3. Auch die Entscheidung des FG, von einer nachhaltigen Tätigkeit i.S. des § 15 Abs. 2 EStG auszugehen, ist nicht zu beanstanden.
Eine Tätigkeit ist grundsätzlich nachhaltig, wenn sie auf Wiederholung angelegt ist, also eine Wiederholungsabsicht in der Weise besteht, dass weitere Geschäfte geplant sind; den Gegensatz bildet eine nur gelegentliche Tätigkeit. Es fehlt an der Nachhaltigkeit, wenn der Steuerpflichtige mehrere Objekte anschafft und durch einen Vertrag an einen Erwerber weiter veräußert und eine Wiederholungsabsicht nicht feststellbar ist.
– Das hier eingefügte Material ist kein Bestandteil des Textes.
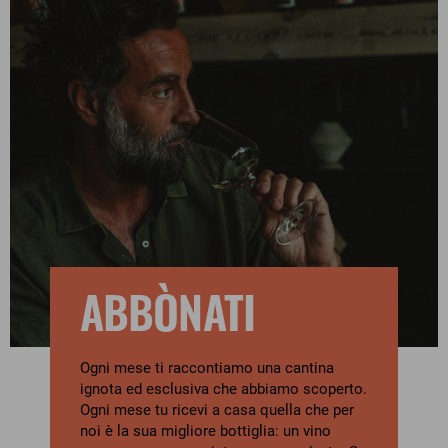
ABBÒNATI
Ogni mese ti raccontiamo una cantina
ignota ed esclusiva che abbiamo scoperto.
Ogni mese tu ricevi a casa quella che per
noi è la sua migliore bottiglia: un vino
Gleiches gilt für die Veräußerung von mehreren Eigentumswohnungen durch nur einen Vertrag, es sei denn, der Veräußerer hat sich zuvor erfolglos um Einzelverkäufe bemüht (BFH-Urteil in BFHE 201, 180, BStBl II 2003, 294). Im Streitfall ist eine nachhaltige Verkaufstätigkeit aber deswegen zu bejahen, weil der Kläger bereits im Juni 1990 ein Mehrfamilienhaus erworben hatte, das er im Dezember desselben Jahres weiter veräußerte. Dieser Vorgang in Zusammenhang mit den Umständen der Aufteilung und der Veräußerung des Grundstückes B-Straße spricht für die Absicht, bei Gelegenheit Grundstücke mit Gewinnerzielungsabsicht zu verkaufen. Zwar lässt sich den Feststellungen des FG nicht entnehmen, dass sich der Kläger insoweit erfolglos um den Verkauf einzelner Wohnungen bemüht hat. Er hätte aber --jedenfalls nach Beauftragung des Maklers-- die Wohnungen auch einzeln veräußert.